::: Supplied passage :::
Automated testing of GNOME Shell

Automated testing is important to ensure software continues to behave as it is intended and it’s part of more or less all modern software projects, including GNOME Shell and many of the dependencies it builds upon. However, as with most testing, we can always do better to get more complete testing. In this post, we’ll dive into how we recently improved testing in GNOME Shell, and what this unlocks in terms of future testability.

Already existing testing

GNOME Shell already performs testing as part of its continuous integration pipeline (CI), but tests have been limited to unit testing, meaning testing selected components in isolation ensuring they behave as expected, but due to of the nature of the functionalities that Shell implements, the amount of testing one can do as unit testing is rather limiting. Primarily, in something like GNOME Shell, it is just as important to test how things behave when used in their natural environment, i.e. instead of testing specific functionality in isolation, the whole Shell instance needs to be executed with all bits and pieces running as a whole, as if it was a real session.
::: Study material :::
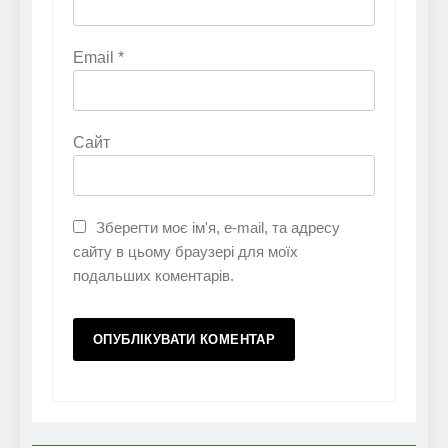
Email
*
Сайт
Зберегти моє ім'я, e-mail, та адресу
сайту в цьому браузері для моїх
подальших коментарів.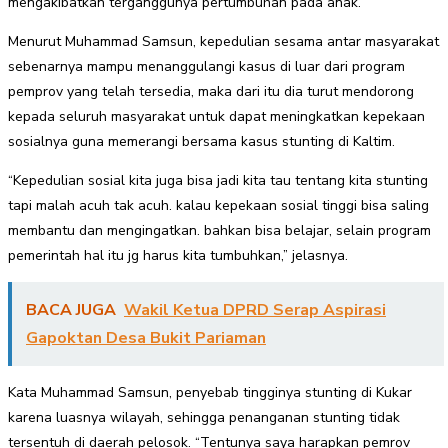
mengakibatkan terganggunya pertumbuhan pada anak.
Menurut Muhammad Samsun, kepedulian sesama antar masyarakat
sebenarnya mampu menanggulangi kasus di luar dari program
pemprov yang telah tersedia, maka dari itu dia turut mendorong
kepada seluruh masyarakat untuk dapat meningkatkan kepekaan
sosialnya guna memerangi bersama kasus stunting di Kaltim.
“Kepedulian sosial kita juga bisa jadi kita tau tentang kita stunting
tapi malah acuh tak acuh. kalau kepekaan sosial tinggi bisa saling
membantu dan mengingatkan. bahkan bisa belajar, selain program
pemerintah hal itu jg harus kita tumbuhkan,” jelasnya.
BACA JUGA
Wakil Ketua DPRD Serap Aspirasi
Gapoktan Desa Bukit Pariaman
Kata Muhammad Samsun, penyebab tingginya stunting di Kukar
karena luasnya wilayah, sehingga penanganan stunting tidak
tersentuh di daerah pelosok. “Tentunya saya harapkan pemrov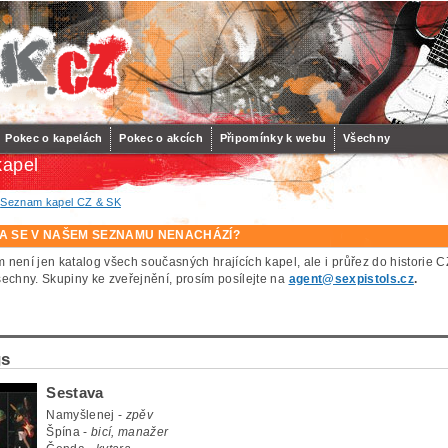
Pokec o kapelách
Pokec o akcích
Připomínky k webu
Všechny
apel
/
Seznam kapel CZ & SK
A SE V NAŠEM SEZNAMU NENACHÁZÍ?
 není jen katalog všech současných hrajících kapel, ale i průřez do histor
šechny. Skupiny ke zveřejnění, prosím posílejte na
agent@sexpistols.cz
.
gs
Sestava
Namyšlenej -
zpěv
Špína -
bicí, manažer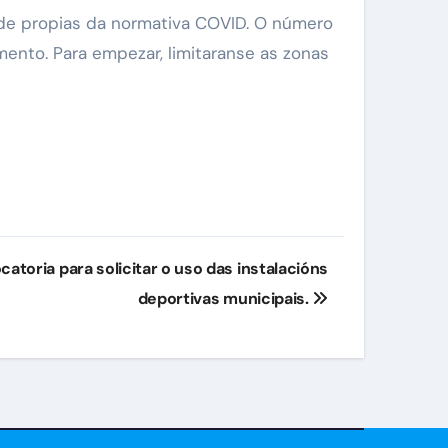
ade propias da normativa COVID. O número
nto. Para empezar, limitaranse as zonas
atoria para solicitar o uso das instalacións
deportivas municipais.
:::
::: Study material :::
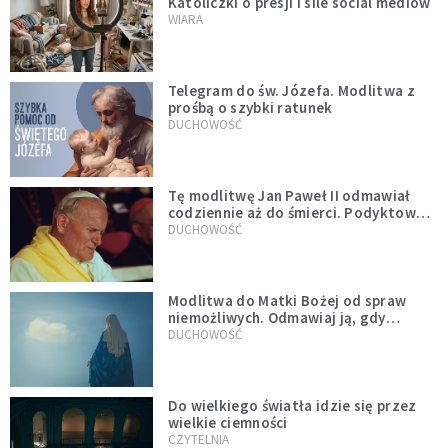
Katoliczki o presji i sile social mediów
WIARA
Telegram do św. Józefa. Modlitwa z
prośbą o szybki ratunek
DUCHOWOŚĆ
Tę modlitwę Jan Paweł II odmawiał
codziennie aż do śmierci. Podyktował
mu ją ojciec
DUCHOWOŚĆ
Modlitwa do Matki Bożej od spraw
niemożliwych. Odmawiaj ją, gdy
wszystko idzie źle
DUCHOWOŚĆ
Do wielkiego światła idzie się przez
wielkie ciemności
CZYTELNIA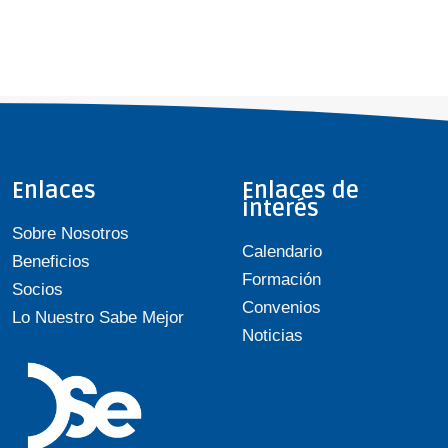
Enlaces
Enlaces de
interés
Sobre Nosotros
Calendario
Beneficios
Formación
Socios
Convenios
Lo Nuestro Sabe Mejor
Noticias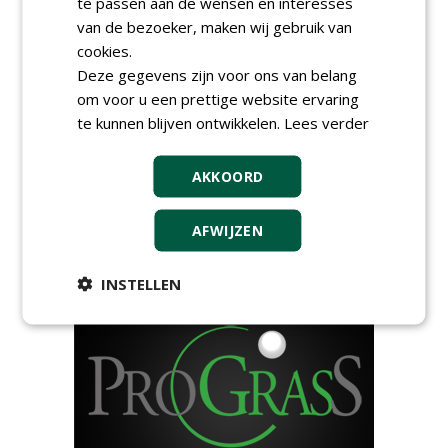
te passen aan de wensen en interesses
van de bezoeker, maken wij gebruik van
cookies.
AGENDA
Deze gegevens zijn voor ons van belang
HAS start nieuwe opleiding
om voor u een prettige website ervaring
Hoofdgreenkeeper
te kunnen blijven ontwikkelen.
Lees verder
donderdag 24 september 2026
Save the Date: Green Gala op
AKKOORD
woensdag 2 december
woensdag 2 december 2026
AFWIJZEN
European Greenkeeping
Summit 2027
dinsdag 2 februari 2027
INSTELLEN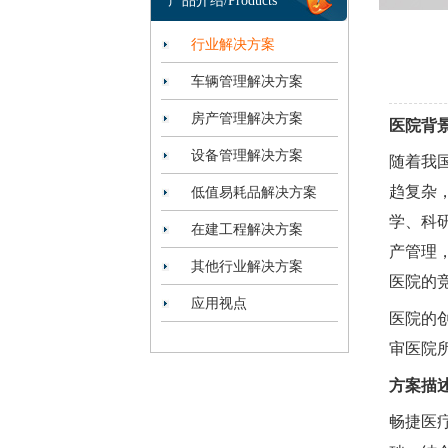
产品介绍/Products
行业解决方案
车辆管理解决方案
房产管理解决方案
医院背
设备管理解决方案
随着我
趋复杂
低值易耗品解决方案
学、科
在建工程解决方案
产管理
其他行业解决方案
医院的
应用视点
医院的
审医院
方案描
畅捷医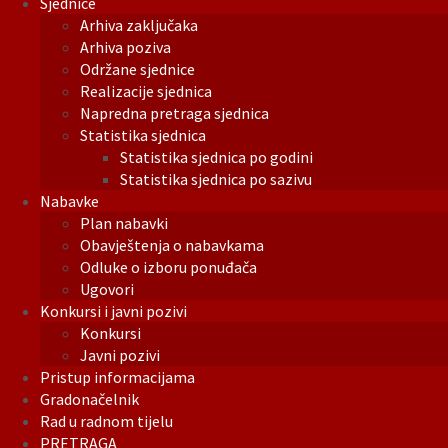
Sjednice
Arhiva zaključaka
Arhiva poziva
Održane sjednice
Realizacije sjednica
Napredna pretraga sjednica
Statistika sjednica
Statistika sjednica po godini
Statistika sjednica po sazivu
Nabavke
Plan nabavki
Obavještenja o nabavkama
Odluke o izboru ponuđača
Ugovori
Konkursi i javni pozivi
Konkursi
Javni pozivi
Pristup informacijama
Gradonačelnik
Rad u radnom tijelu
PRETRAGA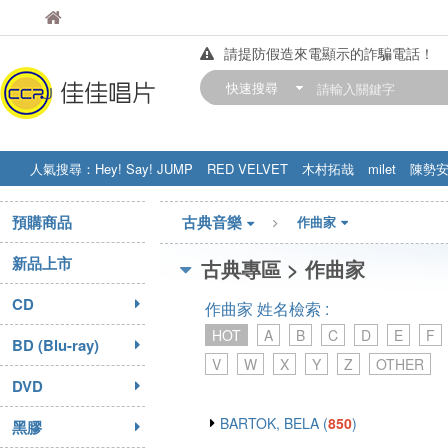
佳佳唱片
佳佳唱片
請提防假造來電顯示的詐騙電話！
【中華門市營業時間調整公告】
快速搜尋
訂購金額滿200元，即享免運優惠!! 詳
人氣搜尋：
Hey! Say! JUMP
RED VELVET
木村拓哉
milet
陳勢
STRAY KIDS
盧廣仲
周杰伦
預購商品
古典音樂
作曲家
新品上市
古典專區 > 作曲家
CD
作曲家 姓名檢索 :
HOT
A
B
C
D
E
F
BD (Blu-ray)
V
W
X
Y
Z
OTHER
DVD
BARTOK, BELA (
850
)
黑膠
:::
::: Study material :::
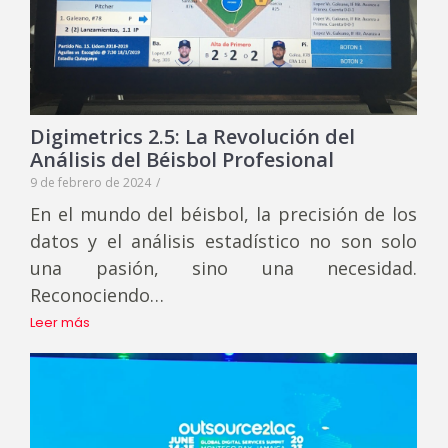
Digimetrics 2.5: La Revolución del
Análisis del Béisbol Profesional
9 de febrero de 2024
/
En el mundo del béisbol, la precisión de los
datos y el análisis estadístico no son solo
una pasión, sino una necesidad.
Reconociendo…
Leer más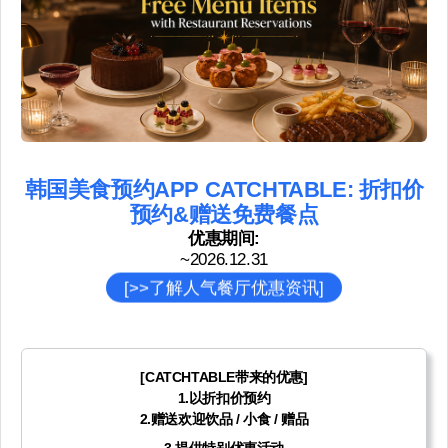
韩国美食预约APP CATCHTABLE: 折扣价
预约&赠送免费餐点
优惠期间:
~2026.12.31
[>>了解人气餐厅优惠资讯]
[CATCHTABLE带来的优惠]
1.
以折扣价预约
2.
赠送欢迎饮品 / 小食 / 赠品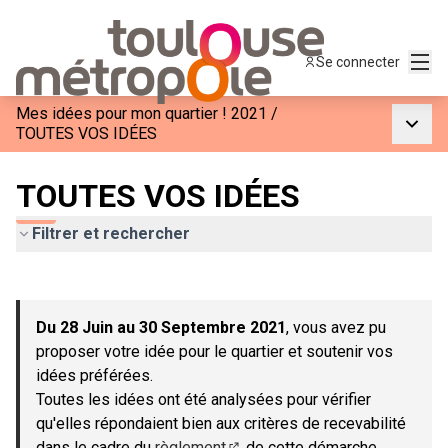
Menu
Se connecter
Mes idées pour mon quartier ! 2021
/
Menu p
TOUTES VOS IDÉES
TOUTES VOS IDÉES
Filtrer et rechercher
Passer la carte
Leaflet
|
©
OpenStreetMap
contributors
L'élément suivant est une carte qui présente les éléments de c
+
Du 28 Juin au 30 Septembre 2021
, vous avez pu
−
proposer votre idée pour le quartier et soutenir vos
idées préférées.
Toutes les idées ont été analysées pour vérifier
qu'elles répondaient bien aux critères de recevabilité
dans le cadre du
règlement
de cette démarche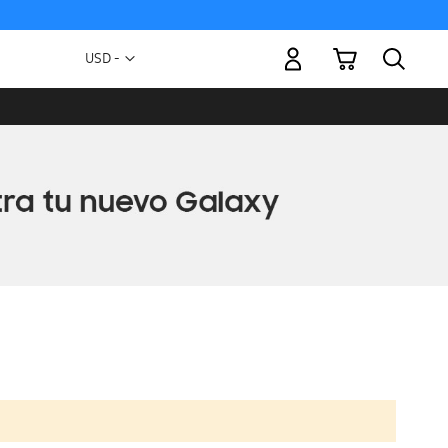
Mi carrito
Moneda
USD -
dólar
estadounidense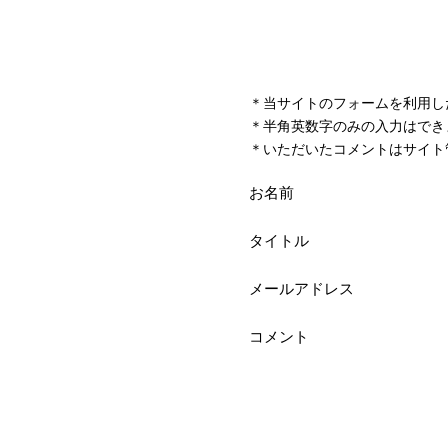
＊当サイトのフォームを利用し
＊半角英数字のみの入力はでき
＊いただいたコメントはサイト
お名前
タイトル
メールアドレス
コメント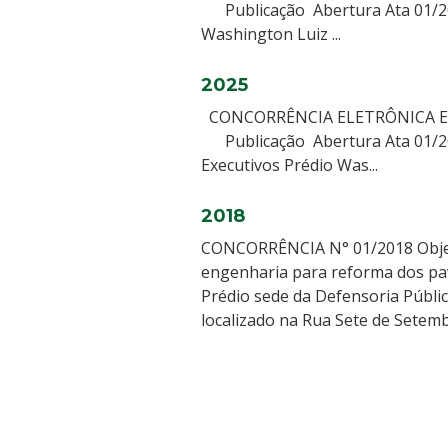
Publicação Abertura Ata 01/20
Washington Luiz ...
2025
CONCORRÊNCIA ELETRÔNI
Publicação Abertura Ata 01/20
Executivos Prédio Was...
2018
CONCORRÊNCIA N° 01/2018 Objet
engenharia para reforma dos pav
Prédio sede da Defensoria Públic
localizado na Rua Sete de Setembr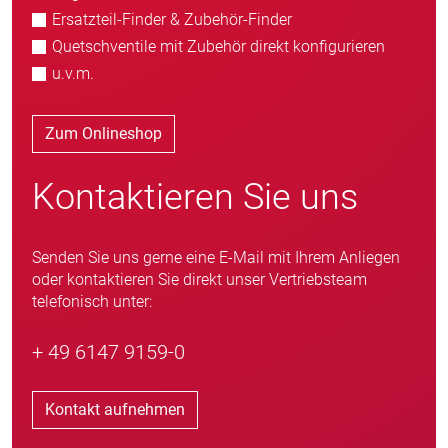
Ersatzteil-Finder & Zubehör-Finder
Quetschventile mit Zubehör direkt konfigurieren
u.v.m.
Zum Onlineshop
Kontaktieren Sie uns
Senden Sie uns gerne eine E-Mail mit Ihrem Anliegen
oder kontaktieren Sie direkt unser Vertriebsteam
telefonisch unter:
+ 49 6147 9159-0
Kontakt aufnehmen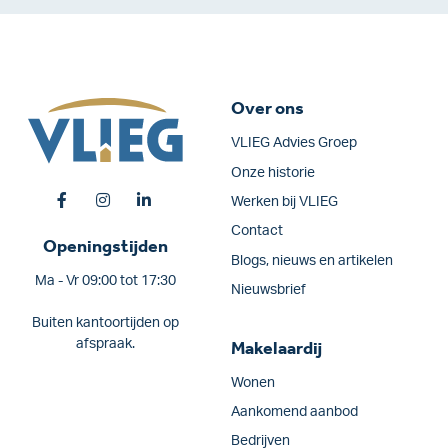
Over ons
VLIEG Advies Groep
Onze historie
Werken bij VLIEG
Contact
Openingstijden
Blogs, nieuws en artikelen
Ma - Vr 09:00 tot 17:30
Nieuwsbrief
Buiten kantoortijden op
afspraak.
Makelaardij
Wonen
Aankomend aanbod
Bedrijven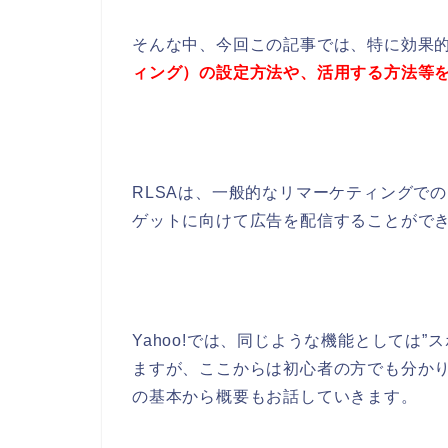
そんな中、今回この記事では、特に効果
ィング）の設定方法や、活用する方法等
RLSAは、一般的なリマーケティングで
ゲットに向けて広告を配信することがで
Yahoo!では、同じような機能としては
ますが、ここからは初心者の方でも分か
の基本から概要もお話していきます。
:::
Tasks and exercises:
1 – From the GNOME Shell testing text, output the passage that begins at the words "Automated testing is" and stops after "of future testability.", reproducing it word for word.
2 – Pick up the article on automated testing of GNOME Shell at the point where it stops, and write what comes next.
This material has no connection to the GNOME Shell testing text.

Answers for each item:
1 –
Automated testing is important to ensure software continues to behave as it is intended and it’s part of more or less all modern software projects, including GNOME Shell and many of the dependencies it builds upon. However, as with most testing, we can always do better to get more complete testing. In this post, we’ll dive into how we recently improved testing in GNOME Shell, and what this unlocks in terms of future testability.

2 –
In other words, what we need is being able running all of GNOME Shell as if it was installed and logged in into on a real system.

Test Everything

As discussed, to actually test enough things, we need to run all of GNOME Shell with all its features, as if it was a real session. What this also means is that we don’t necessarily have the ability to set up actual test cases filled with asserts as one does with unit testing; instead we need mechanisms to verify the state of the compositor in a way that looks more like regular usage. Enter “perf tests“.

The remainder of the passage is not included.